PSID <- read_dta("PSID.dta")

new_id <- PSID[PSID$id>=5000,]

I am trying to create a linear regression model of such, both OLS and Fixed Effect Estimator on RStudio based on a panel data set where the variables are:

var_list = c("id","year","txhw","totaldonation")

and the linear model regression I am willing to produce is:

log(totaldonation) = β0 + β1 log(txhwit) + α + u

α represents the unobserved individual heterogeneity of individual households.

My coding is as below, but it is giving me errors

reg_ols <- lm(log(totaldonation) ~ log(txhw), data=new_id)

Above reg_ols gives an error "Error in lm.fit(x, y, offset = offset, singular.ok = singular.ok, ...) : NA/NaN/Inf in 'x'"

reg_fe <- plm(log(totaldonation) ~ log(txhw), data=new_id, method="within")

Above reg_fe gives me an error in model.matrix.pdata.frame(data, rhs = 1, model = model, effect = effect, : model matrix or response contains non-finite values (NA/NaN/Inf/-Inf)

There's no NA values within my data set, what could I do to resolve these problems?

I've tried using complete cases as below, but am not too sure if it is the right method.

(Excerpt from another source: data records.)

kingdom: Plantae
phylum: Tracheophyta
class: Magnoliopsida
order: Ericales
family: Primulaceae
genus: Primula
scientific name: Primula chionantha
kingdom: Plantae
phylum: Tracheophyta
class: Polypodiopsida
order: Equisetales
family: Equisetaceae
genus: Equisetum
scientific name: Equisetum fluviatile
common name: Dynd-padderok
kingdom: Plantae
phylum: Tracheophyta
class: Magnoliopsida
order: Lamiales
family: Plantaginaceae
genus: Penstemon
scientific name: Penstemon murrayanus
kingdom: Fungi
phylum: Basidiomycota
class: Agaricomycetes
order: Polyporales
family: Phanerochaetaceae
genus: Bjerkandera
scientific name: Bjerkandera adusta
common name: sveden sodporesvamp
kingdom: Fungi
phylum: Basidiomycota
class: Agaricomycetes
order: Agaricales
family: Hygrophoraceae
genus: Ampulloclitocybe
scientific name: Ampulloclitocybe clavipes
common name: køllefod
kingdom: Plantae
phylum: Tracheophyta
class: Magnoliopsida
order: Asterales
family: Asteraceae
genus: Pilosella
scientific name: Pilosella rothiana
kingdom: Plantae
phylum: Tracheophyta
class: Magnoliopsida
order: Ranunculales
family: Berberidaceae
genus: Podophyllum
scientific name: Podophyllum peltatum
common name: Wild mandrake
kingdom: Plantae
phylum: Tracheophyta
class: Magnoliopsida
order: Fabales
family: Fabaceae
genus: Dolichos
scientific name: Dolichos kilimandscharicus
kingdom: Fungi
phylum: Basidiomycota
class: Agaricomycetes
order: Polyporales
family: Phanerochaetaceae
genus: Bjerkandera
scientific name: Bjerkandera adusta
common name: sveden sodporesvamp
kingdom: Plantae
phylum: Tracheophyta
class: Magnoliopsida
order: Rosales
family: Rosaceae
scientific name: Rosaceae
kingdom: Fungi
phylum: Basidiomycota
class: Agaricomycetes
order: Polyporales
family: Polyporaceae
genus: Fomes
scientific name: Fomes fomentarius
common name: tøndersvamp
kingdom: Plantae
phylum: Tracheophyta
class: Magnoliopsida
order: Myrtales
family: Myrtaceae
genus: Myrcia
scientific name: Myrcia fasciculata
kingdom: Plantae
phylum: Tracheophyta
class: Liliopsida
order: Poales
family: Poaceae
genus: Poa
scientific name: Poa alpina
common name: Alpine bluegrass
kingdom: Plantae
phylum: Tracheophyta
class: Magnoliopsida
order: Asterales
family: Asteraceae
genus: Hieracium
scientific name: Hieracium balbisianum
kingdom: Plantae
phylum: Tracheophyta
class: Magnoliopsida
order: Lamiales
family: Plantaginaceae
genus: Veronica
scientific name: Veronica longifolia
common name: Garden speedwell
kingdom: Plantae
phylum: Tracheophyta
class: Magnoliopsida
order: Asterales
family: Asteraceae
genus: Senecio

new_id <- new_id[complete.cases(new_id),]
J Lee
  • 11
  • 2
  • 3
    It's easier to help you if you include a simple [reproducible example](https://stackoverflow.com/questions/5963269/how-to-make-a-great-r-reproducible-example) with sample input and desired output that can be used to test and verify possible solutions. Do you have any 0 amounts in your data? Or negative values? – MrFlick Dec 17 '20 at 02:32
  • 1
    You can only log positiive numbers - `log(0)` is `-Inf`. My guess is your `txhw` variable contains 0s, that become `-Inf` when you log them. For a similar effect, you could use `log1p()`, which is defined as `log(x + 1)`. – Gregor Thomas Dec 17 '20 at 02:35

0 Answers0